Selama ini bila mengalami kehilangan sesuatu, saya selalu berpegang pada prinsip, kalau masih rejeki kita, maka barang yang hilang itu akan kembali, entah bagaimana caranya. Tapi bila sudah bukan rejeki, ya sudah, jalan terakhir adalah mengikhlaskan, sambil memetik pelajaran untuk lebih berhati-hati di masa depan.Â
Sebenarnya ini bukan kehilangan dompet yang pertama bagi si bungsu. Kehilangan pertama, dompet jatuh di taxi online yang dia naiki. Kehilangan kedua saat dia masih SMA waktu pergi ke minimarket, yang ketiga saat akan berangkat ke Jepang, waktu kami pergi ke mall untuk membeli pakaian musim dingin, karena pas kedatangan dia ke Jepang, tepat dengan akan dimulainya musim dingin. Nah jadi ini adalah kehilangan dompet yang keempat kalinya.

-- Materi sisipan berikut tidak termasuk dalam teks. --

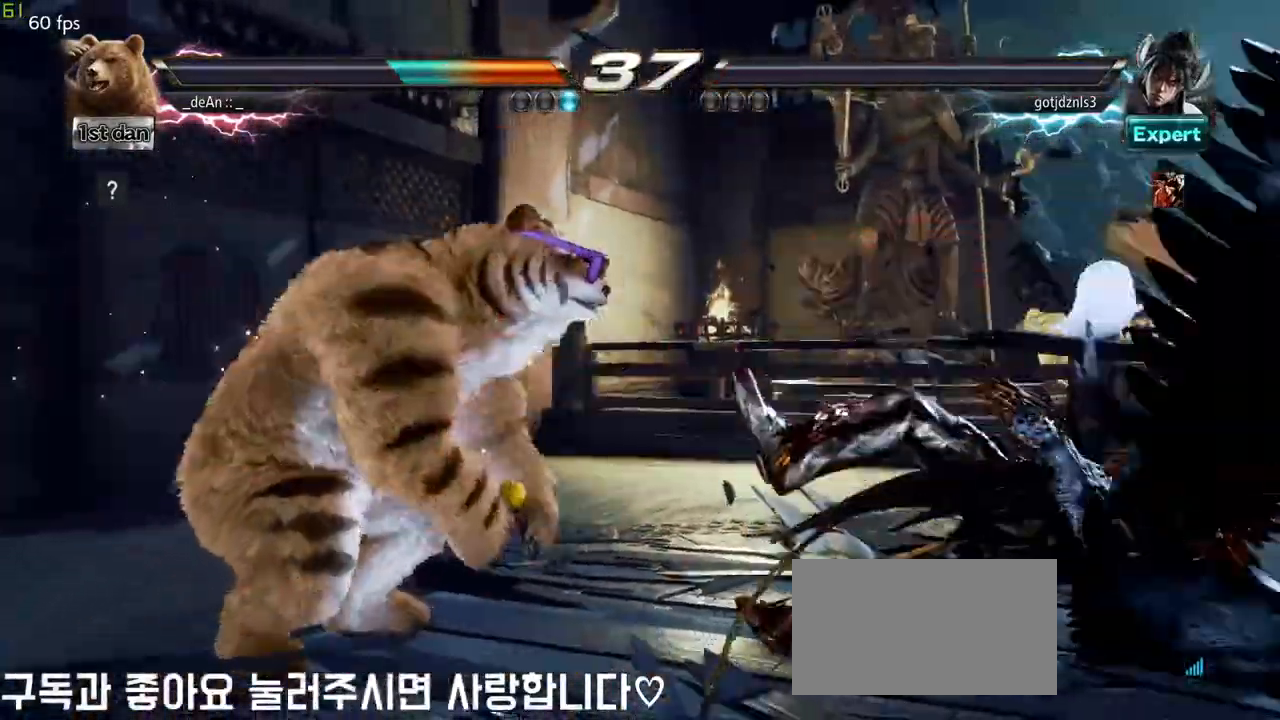
{"dt_ms": 1000, "buttons": [], "left_stick": "right"}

Kehilangan pertama, sopir taxi mengatakan dompet sudah diserahkan ke pool taxi yang kebetulan jaraknya jauh dari rumah kami, akhirnya kami tidak mengambil dompet tersebut dan mengikhlaskannya. Yang kedua ternyata dompetnya jatuh di jalan dan ditemukan oleh temannya, dompetnya kembali dengan selamat dalam keadaan utuh, tak kurang suatu apapun.Â
Kehilangan ketiga, aku sempat menelepon departement store tempat kami membeli baju, tapi dijawab tidak ditemukan dompet. Kebetulan saat anak saya ke sana dan melihat-lihat celana panjang, dia menemukan handphone di salah satu celana panjang yang sedang didisplay, dia segera menyerahkan telepon gengggam itu kepada petugas security di departement store tersebut. Saat itu saya sempat membesarkan hatinya, karena dia telah berbuat baik, semoga kebaikan juga akan menghampirinya.

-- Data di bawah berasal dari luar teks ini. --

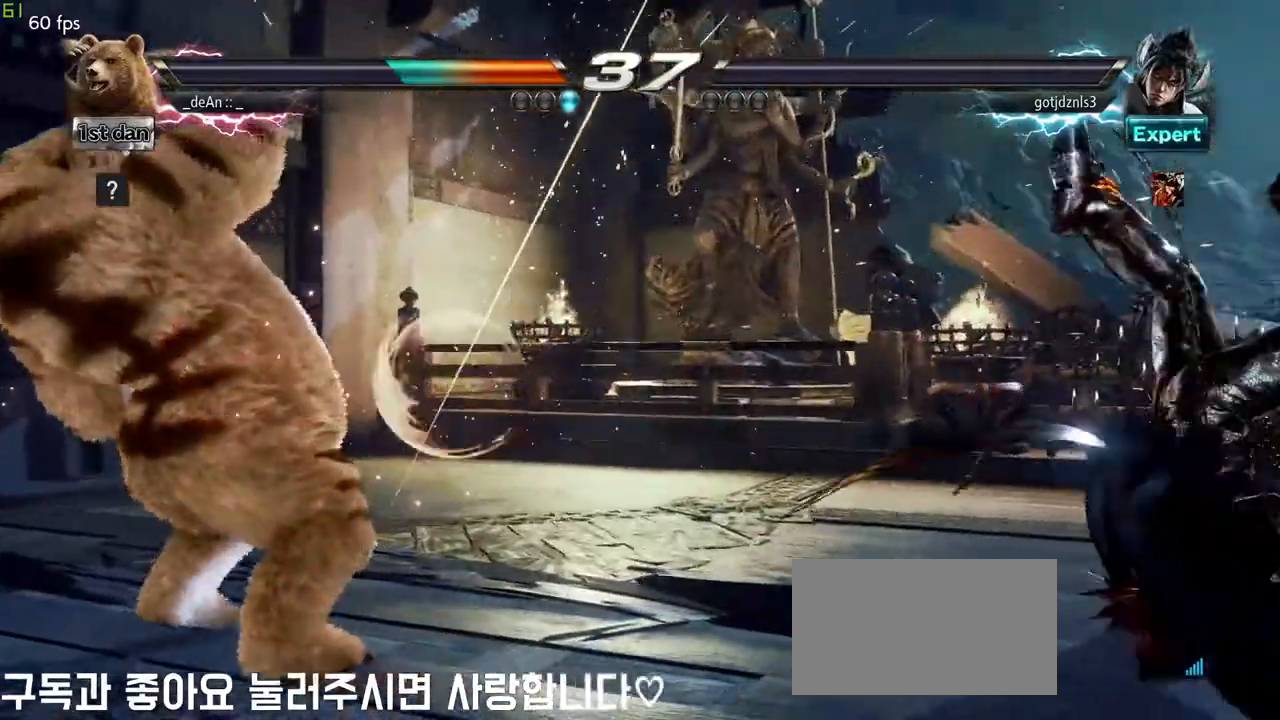
{"dt_ms": 500, "buttons": [], "left_stick": "down", "events": [[33, "left_stick", "center"], [133, "left_stick", "down"], [217, "left_stick", "right"], [350, "left_stick", "center"], [450, "left_stick", "down"]]}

Akhirnya saya mencoba menelpon mobil taxi online yang mengantar kami ke mall tersebut. Alhamdulillah ternyata driver mobil tersebut menemukan dompet anak saya di kursi penumpang dan berkata akan mengantarkan ke rumah. Syukur alhamdulillah masih rejekinya.Â
Sebenarnya saat kehilangan dompet, bukan uang yang dikhawatirkan, tapi kami lebih mengkhawatirkan mengurus berbagai surat-surat yang ada di dalamnya.Â
Membayangkan segala kerepotan yang bakal dialami dan pasti akan menyita waktu. Apalagi saat itu si bungsu akan berangkat ke Jepang, ada kekhawatiran kami tak punya cukup waktu untuk mengurus semuanya.
Nah, kehilangan kedua dan ketiga, dompet bisa kembali dalam kondisi utuh, bagaimana dengan kehilangan keempat ini?
Kehilangan dompet untuk pertama kalinya di Jepang, dengan semua kartu penting berada di dalam dompet itu, tentu membuat si bungsu sangat panik. Saya hanya bisa berdoa semoga dompetnya bisa segera ditemukan, sambil membuka internet mencari informasi bagaimana cara mengurus kartu-kartu penting yang ada di dalam dompet tersebut.
Tak berapa lama si bungsu menelepon kembali, mengabarkan dia sudah menaruh sepeda di apato dan kembali ke Lawson dengan berjalan kaki, tapi tak menemukan dompet itu di jalan.Â
Akhirnya si bungsu mencari koban (kantor polisi) terdekat untuk melaporkan kehilangan. Ternyata sampai di sana, pak polisi sudah menunggu. Si bungsu diminta mengatakan ciri-ciri dompet yang hilang, menyebutkan identitas dan apa saja isi dompet itu.Â
Tentu saja pertanyaan itu dengan mudah dapat dijawab, akhirnya polisi memberikan sebuah dompet persis seperti yang disebutkan si bungsu. Setelah mengisi form, si bungsu segera meninggalkan koban dengan membawa dompetnya yang masih utuh tak ada satupun barang yang hilang.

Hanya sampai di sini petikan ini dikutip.